Dorothy Stang
The trial for Victor Moura, the rancher accused of ordering the murder of the 73 year old American nun, Dorothy Stang, is set to start today. Sister Stang was gunned down in Brazil in 2005, over her involvement in the ever-contentious issue of Brazilian land use.
Dorothy Stang arrived in Brazil in the 1960s, and became immediately involved with peasant land reform in the resource-rich Amazonian state of Para in Northern Brazil. For over thirty years she worked to protect the Amazon and its indigenous peoples from illegal logging and ranching in the region. At the time of her death, Stang was walking to a remote encampment some 30 miles from the Amazonian town of Anapu, where she was to meet with peasant leaders to discuss the building of a federally-approved settlement, despite objections form the logging community.
For Brazil, the tenth largest global economy, agriculture plays a central role in the country’s wealth.
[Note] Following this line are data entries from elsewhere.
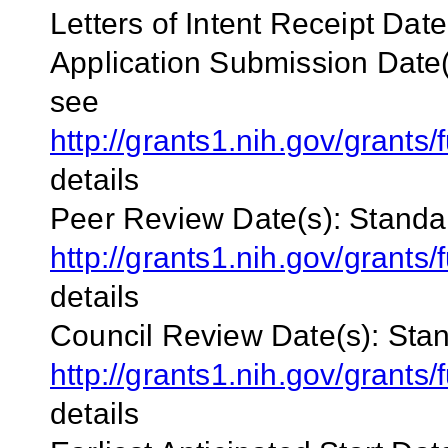
Letters of Intent Receipt Date
Application
Submission Date(
see
http://grants1.nih.gov/grant
details
Peer Review Date(s):
Standa
http://grants1.nih.gov/grant
details
Council Review Date(s):
Stan
http://grants1.nih.gov/grant
details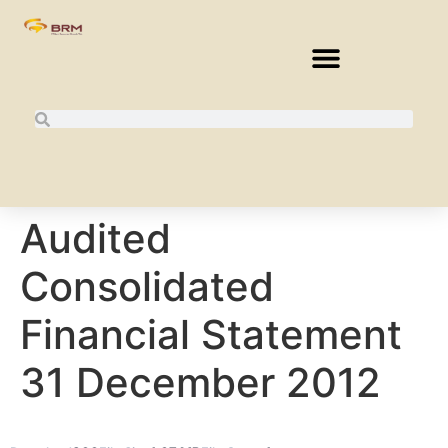
Audited
Consolidated
Financial Statement
31 December 2012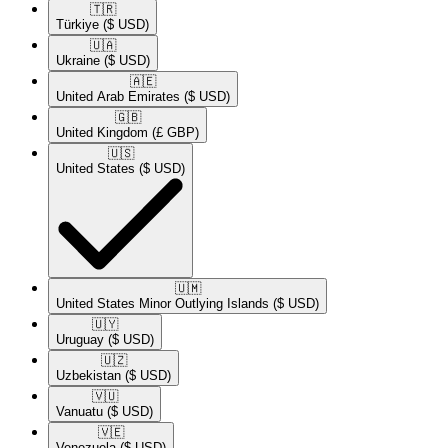
🇹🇷​
Türkiye
($ USD)
🇺🇦​
Ukraine
($ USD)
🇦🇪​
United Arab Emirates
($ USD)
🇬🇧​
United Kingdom
(£ GBP)
🇺🇸​
United States
($ USD)
🇺🇲​
United States Minor Outlying Islands
($ USD)
🇺🇾​
Uruguay
($ USD)
🇺🇿​
Uzbekistan
($ USD)
🇻🇺​
Vanuatu
($ USD)
🇻🇪​
Venezuela
($ USD)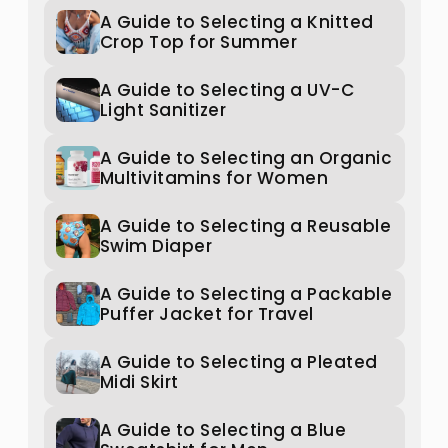
A Guide to Selecting a Knitted
Crop Top for Summer
A Guide to Selecting a UV-C
Light Sanitizer
A Guide to Selecting an Organic
Multivitamins for Women
A Guide to Selecting a Reusable
Swim Diaper
A Guide to Selecting a Packable
Puffer Jacket for Travel
A Guide to Selecting a Pleated
Midi Skirt
A Guide to Selecting a Blue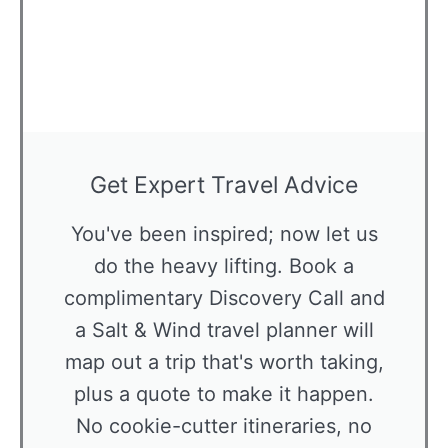
Get Expert Travel Advice
You've been inspired; now let us
do the heavy lifting. Book a
complimentary Discovery Call and
a Salt & Wind travel planner will
map out a trip that's worth taking,
plus a quote to make it happen.
No cookie-cutter itineraries, no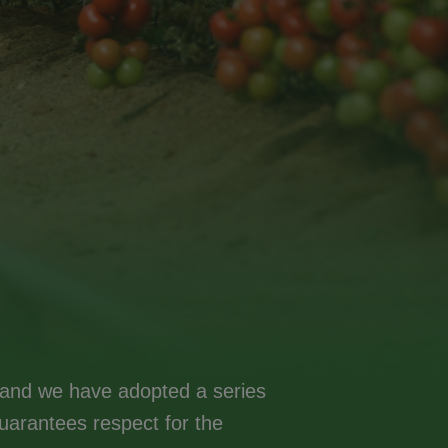
y, and we have adopted a series
arantees respect for the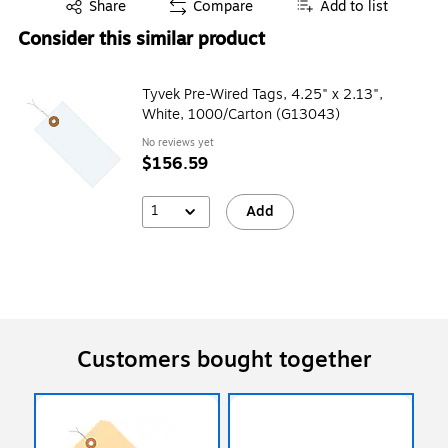
Exited tooltip
Share
Compare
Add to list
Consider this similar product
Tyvek Pre-Wired Tags, 4.25" x 2.13",
White, 1000/Carton (G13043)
No reviews yet
$156.59
1
Add
Customers bought together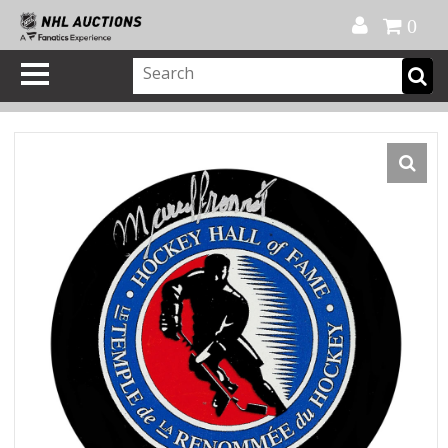
Official Shop
My Account
FAQ
Help
FR
0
Brazil is the largest exporter or producer of sugar, soy, coffee, orange juice, beef and chicken. Much of its industrial production, particularly that associated with livestock production – both the soy based feed and animals themselves – is produced in deforested Amazon land or in the Cerrado grasslands that border it.
Such production affects Brazilian society on a number of levels. Small-scale farmers, unable to compete with corporate industry, lose jobs and often land, as the large producers move into the region. Indigenous tribes, of which there are over 400 in the Amazon alone, are increasingly unable to depend on their traditional lifestyles. In the case of the Kamayura, who have historically subsisted on fishing, fish stocks have declined significantly in recent years, attributed in part to water pollution from the region’s agribusiness. Ranching and soy production are also considered to be the leading cause of deforestation in Brazil, which accounts for two thirds of the country’s greenhouse gas emissions. (Brazil is the world’s fourth largest emitter of greenhouse gases). Despite pledges to cut the nation’s rate of deforestation by 72 percent by 2018, Luiz Inacio Lula da Silva’s government also plans to double the country’s cattle herd by this time. As more land is slated to be cleared of its people and trees, the issues for which Dorothy Stang campaigned tirelessly remain relevant and pressing.